Selected extract:
>>>>

2026 Sponsorship Opportunities
Connect with people who share your interests! Sponsors of The Cultural Landscape Foundation's (TCLF) programs, tours, conferences, and other events capitalize on opportunities to forge direct connections with landscape architects and allied professionals, their clients, and others who value great design.
Specifically, we can connect you through ...
- TCLF’s homepage, with nearly 800,000 unique visitors annually and 2.65 million page-views;
- Bi-monthly e-newsletters and dedicated e-blasts to more than 36,000 subscribers;
- Social media posts, with more than 80,000 followers combined;
- Printed ads in Landscape Architecture Magazine, with more than 60,000 readers;
- Feature stories in the online LAND newsletter of the American Society of Landscape Architects (ASLA), with a circulation of more than 31,000;
- Printed ad in Landscape Journal, which includes an online posting;
- Press releases sent to approximately 850 members of the media, with a direct link to your website;
- Presentation opportunities to TCLF’s Board of Directors and Stewardship Council.

<<<<

Provided data:

>>>>

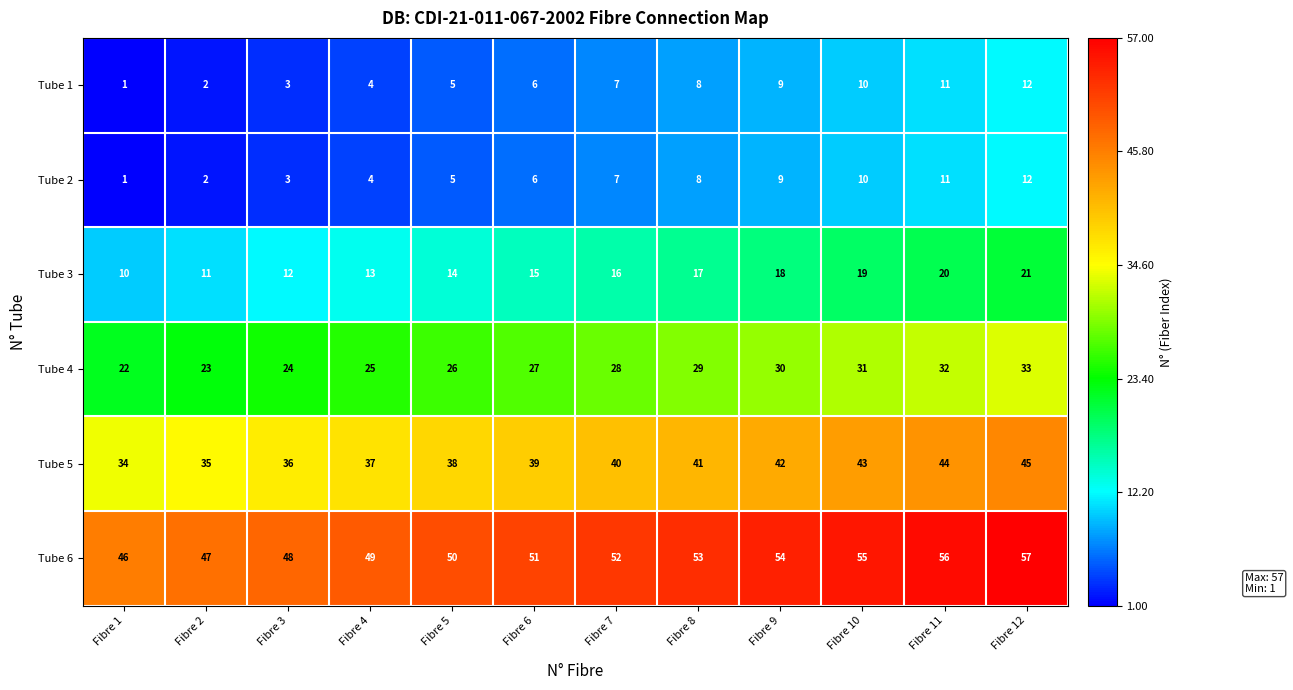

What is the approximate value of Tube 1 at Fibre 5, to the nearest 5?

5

<<<<
>>>>

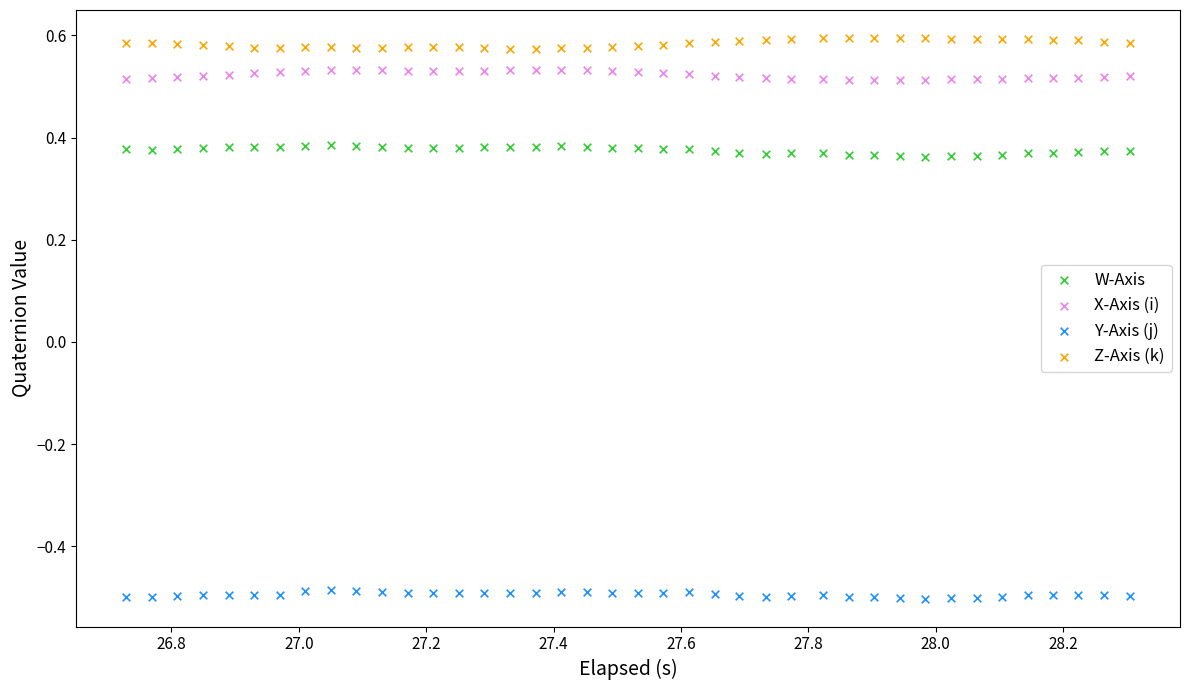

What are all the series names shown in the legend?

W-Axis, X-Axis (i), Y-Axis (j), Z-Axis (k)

<<<<

Exercise instructions:
1: Answer these about the sponsorship text above the listing:
(a) How many subscribers receive the bi-monthly e-newsletters and dedicated e-blasts?
(b) About how many members of the media are sent press releases?
(c) To which two TCLF bodies are presentation opportunities offered?
2: Please extend the text on TCLF sponsorship opportunities, picking up right after its final line.

Outputs by task:
1:
(a) More than 36,000.
(b) Approximately 850.
(c) The Board of Directors and the Stewardship Council.

2:
Programs and Sponsorship Opportunities for 2026:
Landslide® in Action 2026—Coming Soon
Oberlander Prize Forums: As part of The Cornelia Hahn Oberlander International Landscape Architecture Prize, a global biennial honor with a $100,000 award, TCLF will curate both in-person and virtual Oberlander Prize Forums, following the announcement in October 2025 of Mexico City-based landscape architect Mario Schjetnan, and the firm he founded and leads, Grupo de Diseño Urbano (GDU) as the next laureate, to raise the visibility of the honoree’s work and of landscape architecture more broadly. In 2026 TCLF will host virtual Soak It Up forums featuring international leaders in landscape architecture with richly produced speaker presentations followed by a live online discussion on this topic.
What’s Out There® Weekends: Hosted in different cities every year, What’s Out There Weekends bring to light the unique landscape legacy and local character of each city as reflected by its publicly accessible parks, gardens, plazas, cemeteries, memorials, and neighborhoods. Engaging large and diverse audiences (typically 1,000+), this program offers two days of free, expert-led tours of more than two dozen sites that demonstrate the region’s diverse landscape legacy, encouraging participants to discover the little-known design history of places they may pass every day.
Garden Dialogues: Garden Dialogues bring together landscape architects and their clients to discuss the creative process, the give and take, and the collaboration that yields a great garden. This unique program offers small groups the opportunity to experience some of today’s most beautiful gardens created by some of the most accomplished landscape architects and designers currently in practice.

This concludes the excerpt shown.